Among the entries below, retype exactly the lines starting with the one with "nose: (41, 78)" and going on through the one with "root of tail: (848, 552)", but not the pictures.

===============

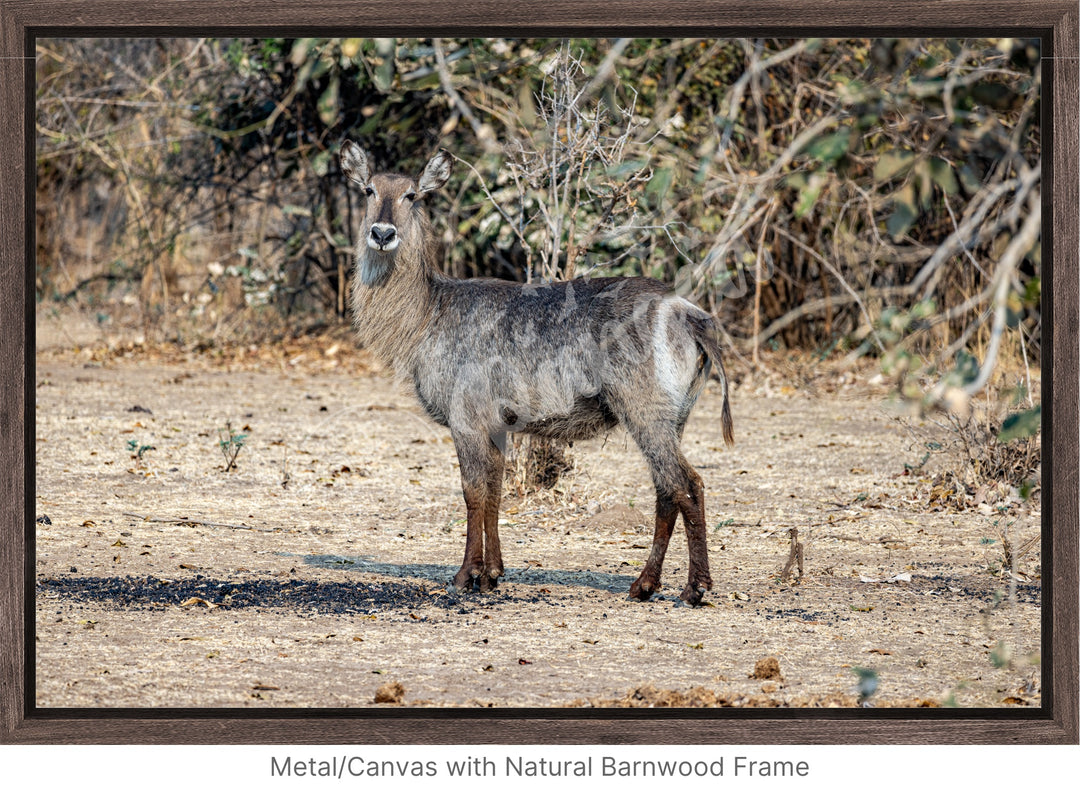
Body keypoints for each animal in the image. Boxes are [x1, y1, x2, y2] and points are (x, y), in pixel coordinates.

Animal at [341, 142, 738, 604]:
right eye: (369, 190)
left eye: (412, 195)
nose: (382, 233)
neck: (428, 312)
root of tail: (688, 313)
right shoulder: (497, 424)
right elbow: (494, 492)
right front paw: (492, 573)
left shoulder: (465, 419)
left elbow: (472, 493)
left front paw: (465, 576)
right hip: (675, 417)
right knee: (666, 491)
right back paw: (644, 585)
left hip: (645, 411)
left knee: (687, 484)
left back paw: (694, 588)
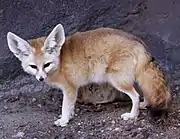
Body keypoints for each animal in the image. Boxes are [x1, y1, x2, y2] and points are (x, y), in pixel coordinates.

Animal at [6, 24, 172, 127]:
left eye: (46, 65)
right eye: (33, 67)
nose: (41, 78)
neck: (60, 62)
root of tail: (137, 40)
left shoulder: (70, 88)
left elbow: (65, 106)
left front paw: (64, 120)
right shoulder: (73, 90)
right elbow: (71, 106)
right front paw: (70, 115)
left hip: (117, 81)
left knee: (135, 96)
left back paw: (132, 115)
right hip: (132, 78)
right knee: (143, 90)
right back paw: (145, 104)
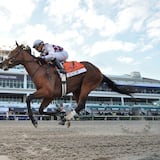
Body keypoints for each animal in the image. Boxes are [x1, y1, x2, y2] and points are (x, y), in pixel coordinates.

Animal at [0, 42, 132, 127]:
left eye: (13, 52)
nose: (2, 64)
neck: (40, 70)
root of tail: (99, 71)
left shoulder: (47, 92)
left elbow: (28, 98)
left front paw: (35, 121)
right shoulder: (49, 96)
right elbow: (41, 110)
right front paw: (59, 113)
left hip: (87, 85)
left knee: (81, 105)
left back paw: (66, 118)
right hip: (77, 90)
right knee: (81, 105)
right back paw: (66, 118)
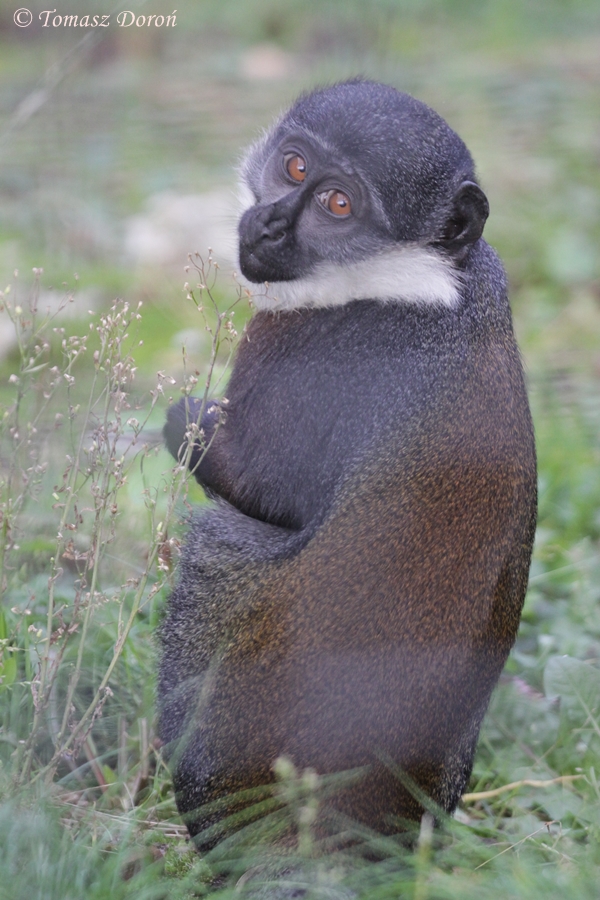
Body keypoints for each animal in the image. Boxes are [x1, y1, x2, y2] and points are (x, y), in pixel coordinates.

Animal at [158, 79, 537, 848]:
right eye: (295, 166)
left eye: (338, 205)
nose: (270, 226)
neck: (422, 276)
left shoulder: (301, 351)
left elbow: (258, 492)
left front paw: (191, 424)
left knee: (221, 540)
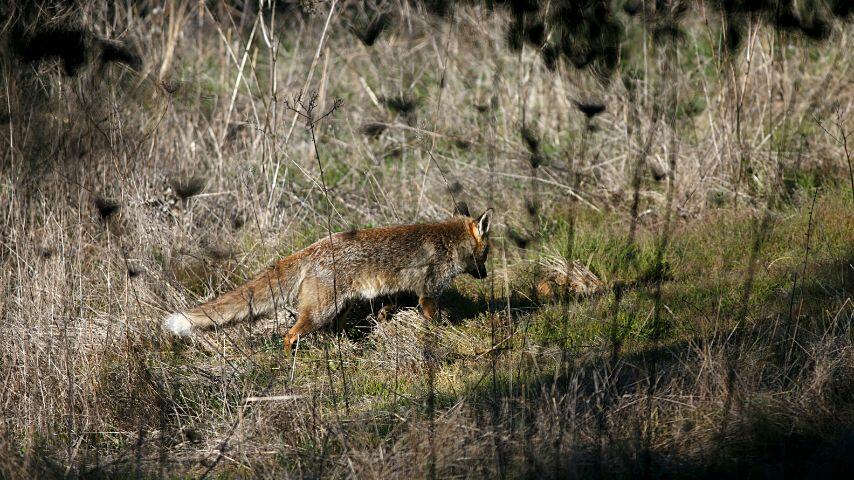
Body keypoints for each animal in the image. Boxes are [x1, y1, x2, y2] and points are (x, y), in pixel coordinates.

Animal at [164, 208, 494, 350]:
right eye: (487, 254)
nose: (486, 276)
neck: (450, 243)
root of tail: (313, 247)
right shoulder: (428, 292)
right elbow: (434, 321)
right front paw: (443, 334)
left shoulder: (399, 293)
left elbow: (386, 312)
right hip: (321, 311)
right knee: (290, 335)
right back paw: (292, 362)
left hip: (340, 307)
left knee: (332, 331)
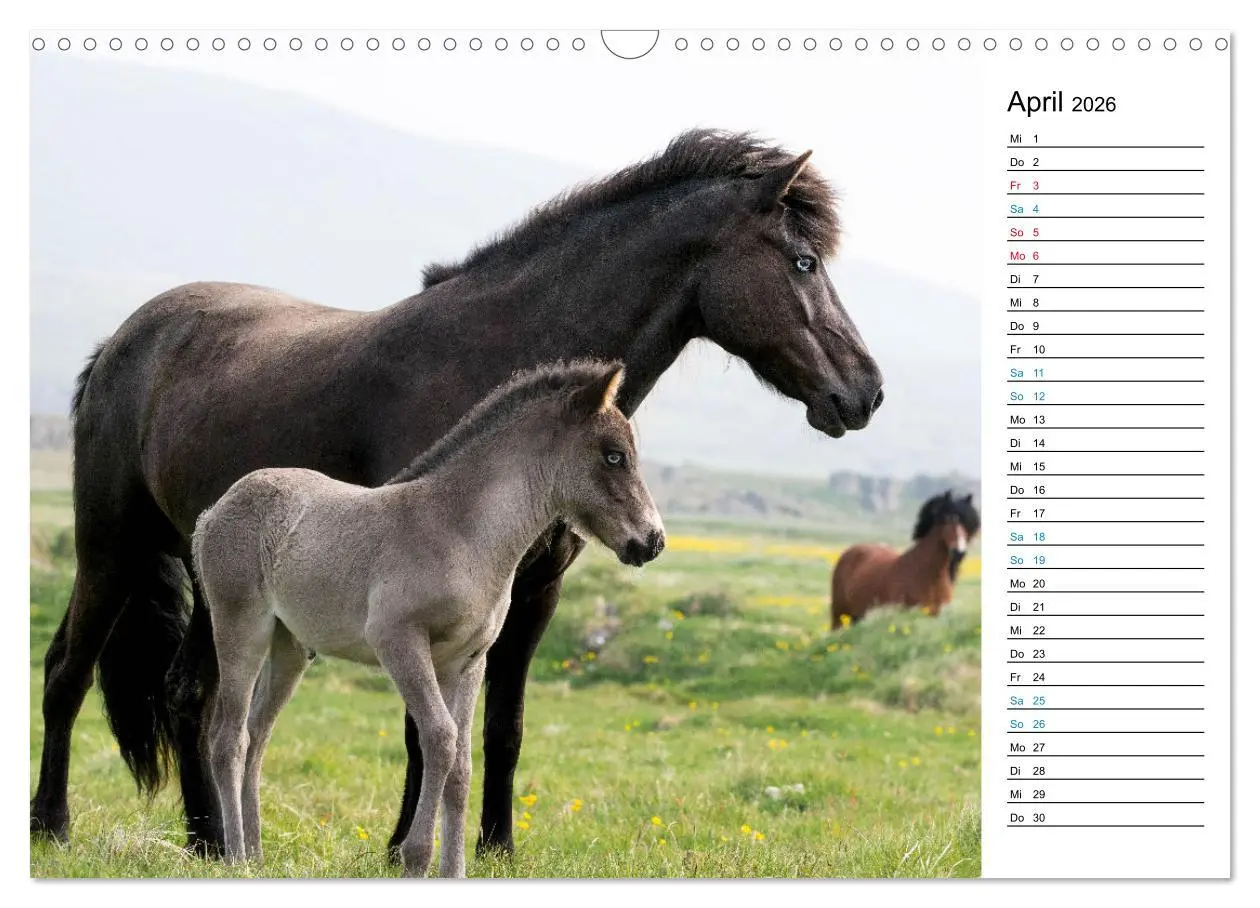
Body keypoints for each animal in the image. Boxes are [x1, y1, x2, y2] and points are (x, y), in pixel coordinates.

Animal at [194, 361, 662, 876]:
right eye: (614, 456)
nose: (653, 541)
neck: (462, 533)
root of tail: (214, 511)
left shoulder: (468, 660)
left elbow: (461, 761)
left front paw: (453, 870)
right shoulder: (399, 642)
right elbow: (438, 738)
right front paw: (415, 857)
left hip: (290, 648)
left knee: (259, 734)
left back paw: (257, 856)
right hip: (241, 628)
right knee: (229, 738)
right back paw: (236, 856)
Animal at [829, 491, 979, 628]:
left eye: (968, 525)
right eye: (947, 520)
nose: (959, 552)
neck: (927, 575)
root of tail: (848, 552)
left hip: (857, 616)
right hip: (839, 615)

===============

# Solution to this exercise
nose: (41, 78)
neck: (60, 62)
root of tail: (137, 40)
left shoulder: (70, 88)
left elbow: (65, 106)
left front paw: (64, 120)
right shoulder: (73, 90)
right elbow: (71, 106)
right front paw: (70, 115)
left hip: (117, 81)
left knee: (135, 96)
left back paw: (132, 115)
right hip: (132, 78)
right knee: (143, 90)
right back paw: (145, 104)
Body keypoints for each animal in the image. Boxes are [x1, y1, x2, y2] and points are (x, y), in pixel coordinates.

Animal at [0, 42, 132, 127]:
left eye: (13, 52)
nose: (2, 64)
neck: (40, 70)
root of tail: (99, 71)
left shoulder: (47, 92)
left elbow: (28, 98)
left front paw: (35, 121)
right shoulder: (49, 96)
right elbow: (41, 110)
right front paw: (59, 113)
left hip: (87, 85)
left knee: (81, 105)
left back paw: (66, 118)
right hip: (77, 90)
right knee: (81, 105)
right back paw: (66, 118)
Body keypoints for each animal in the image. Boxes are [x1, y1, x2, y2] and points are (x, y), in pixel coordinates.

Animal at [158, 79, 537, 848]:
right eye: (295, 166)
left eye: (338, 205)
nose: (270, 226)
neck: (422, 276)
left shoulder: (301, 351)
left elbow: (258, 492)
left front paw: (191, 424)
left knee: (221, 540)
Body keypoints for each animal in the image. Boxes are [x1, y1, x2, y2] and points are (x, y), in pixel coordinates.

Animal at [164, 208, 494, 350]:
right eye: (487, 254)
nose: (486, 276)
neck: (450, 243)
root of tail: (313, 247)
right shoulder: (428, 292)
right elbow: (434, 321)
right front paw: (443, 334)
left shoulder: (399, 293)
left elbow: (386, 312)
right hip: (321, 311)
right knee: (290, 335)
right back paw: (292, 362)
left hip: (340, 307)
left knee: (332, 331)
Body keypoints for each animal in the image. Boxes are [x1, y1, x2, y2] and points are (x, y), in pixel coordinates.

Animal at [194, 361, 662, 876]:
right eye: (614, 456)
nose: (653, 541)
neck: (462, 533)
root of tail: (214, 511)
left shoulder: (468, 660)
left elbow: (461, 761)
left front paw: (453, 870)
right shoulder: (399, 642)
right elbow: (438, 738)
right front paw: (415, 857)
left hip: (290, 648)
left knee: (259, 734)
left back paw: (257, 856)
right hip: (241, 628)
right knee: (229, 738)
right back paw: (236, 856)
Animal at [829, 491, 979, 628]:
left eye: (968, 525)
right eye: (947, 520)
nose: (959, 552)
neck: (927, 575)
root of tail: (848, 552)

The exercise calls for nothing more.